* [Raw data]:
* * * *

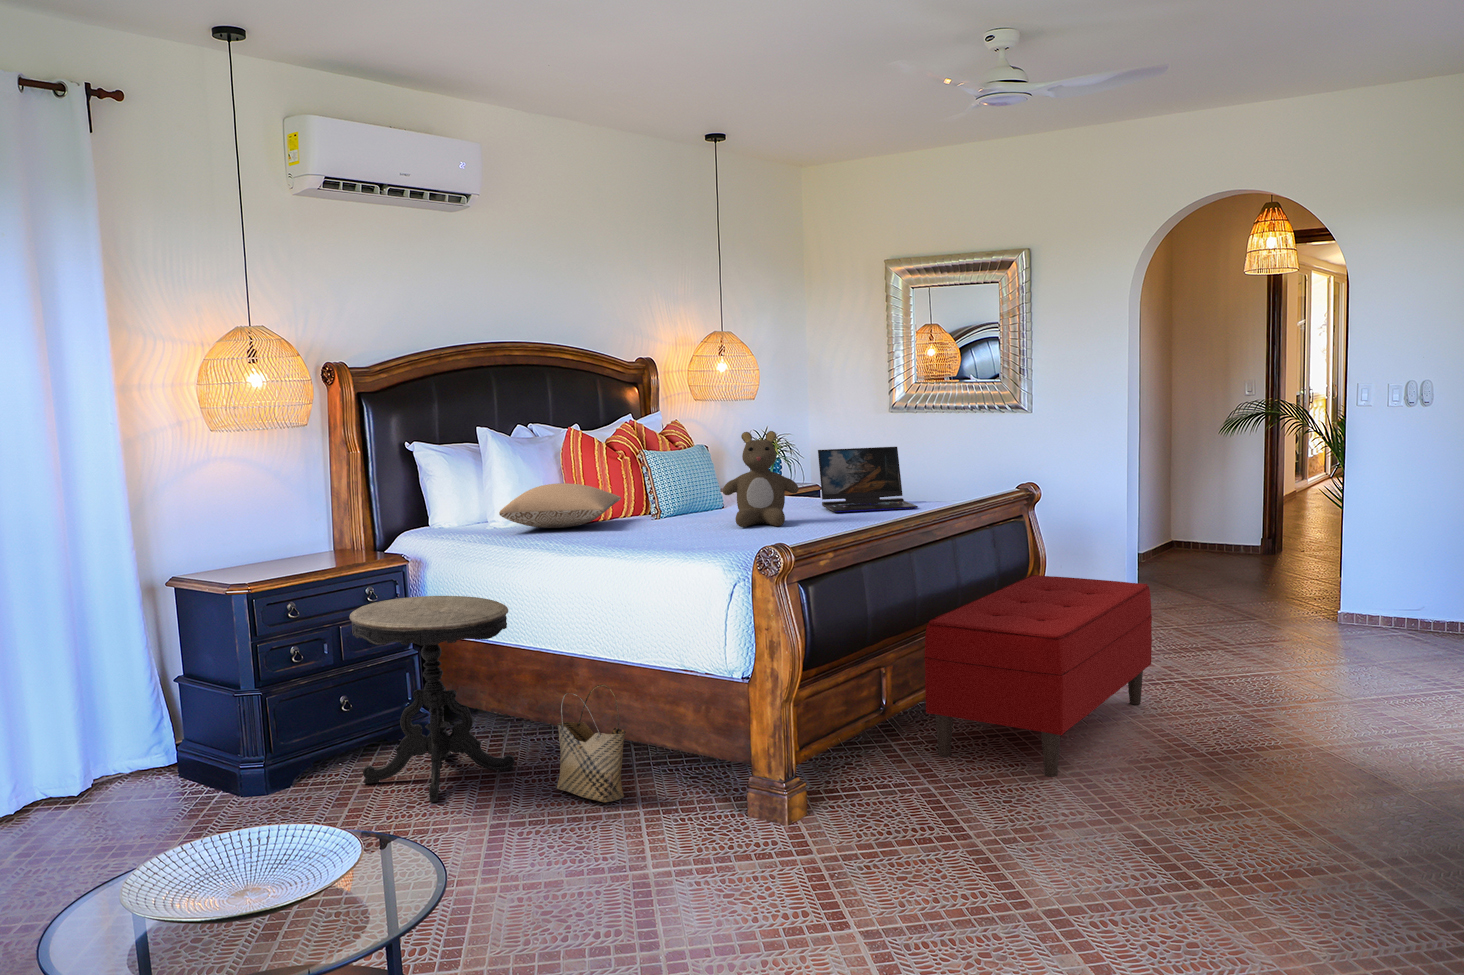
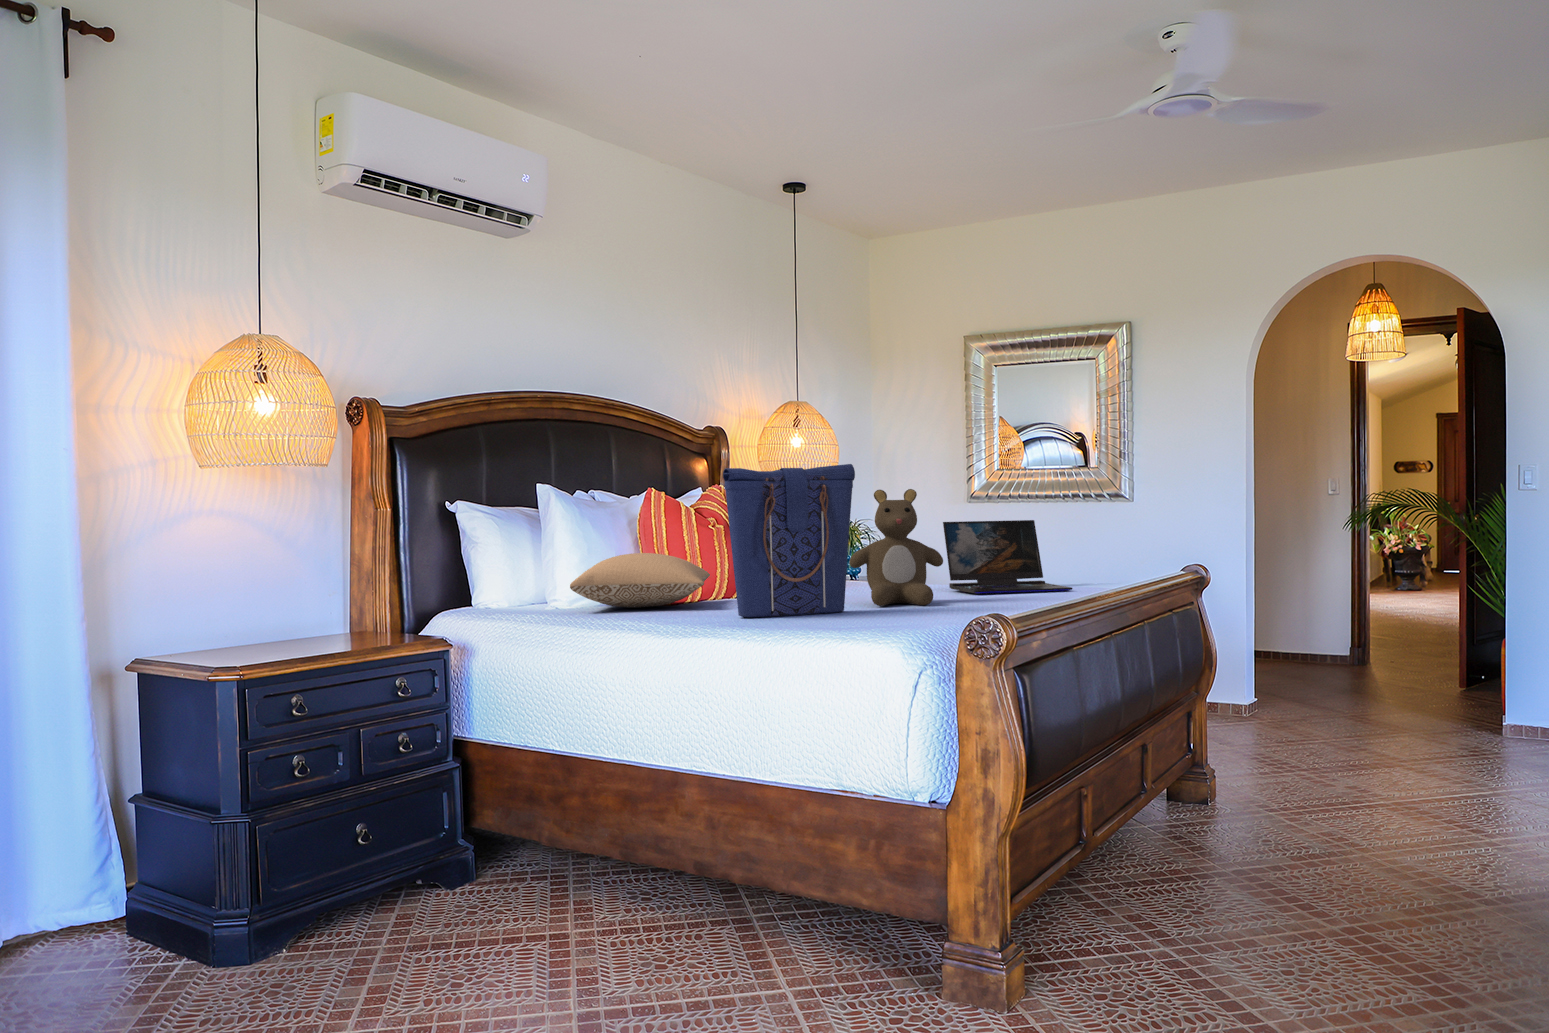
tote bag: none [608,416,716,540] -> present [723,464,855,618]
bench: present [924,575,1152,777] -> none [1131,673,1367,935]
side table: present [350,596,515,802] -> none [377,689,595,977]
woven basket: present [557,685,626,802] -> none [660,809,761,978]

* * * *

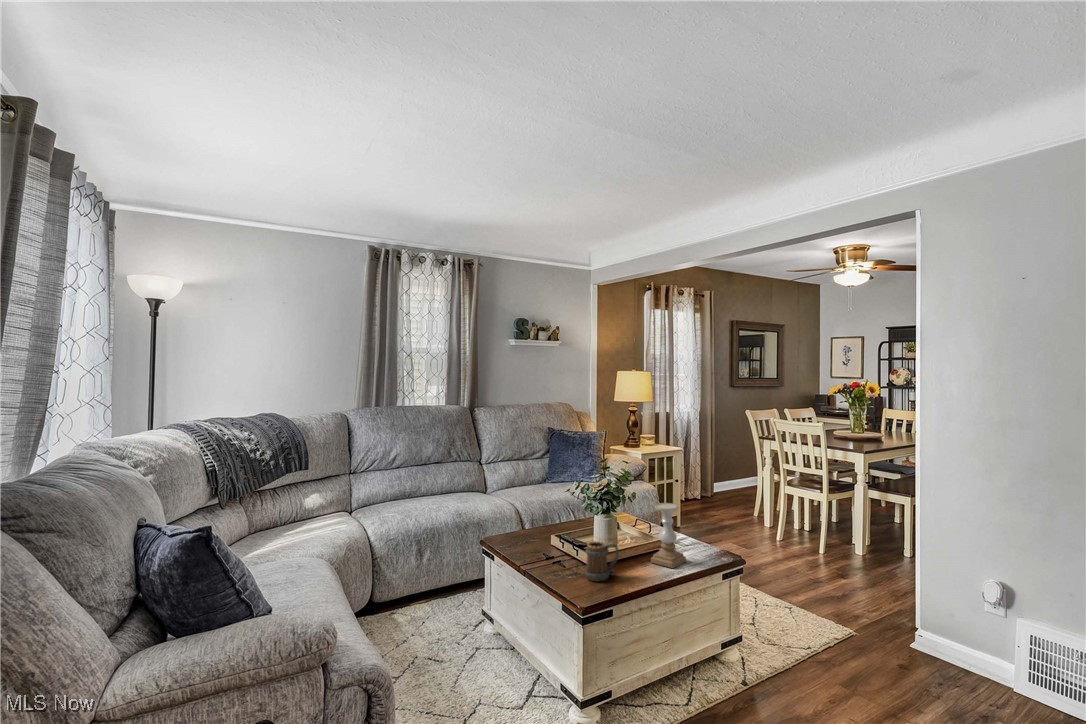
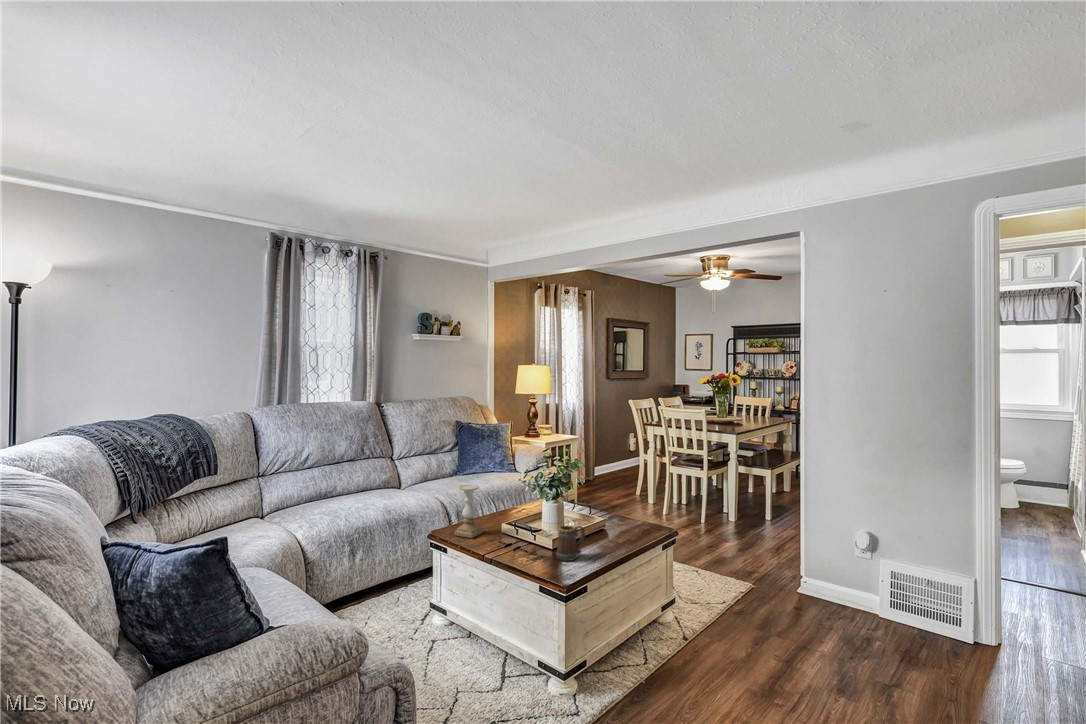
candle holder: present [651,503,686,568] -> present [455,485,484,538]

* * * *

* [Exercise goal]: Please state how many lines in the records contain the word "none", and give only that number.

* [Answer space]: 4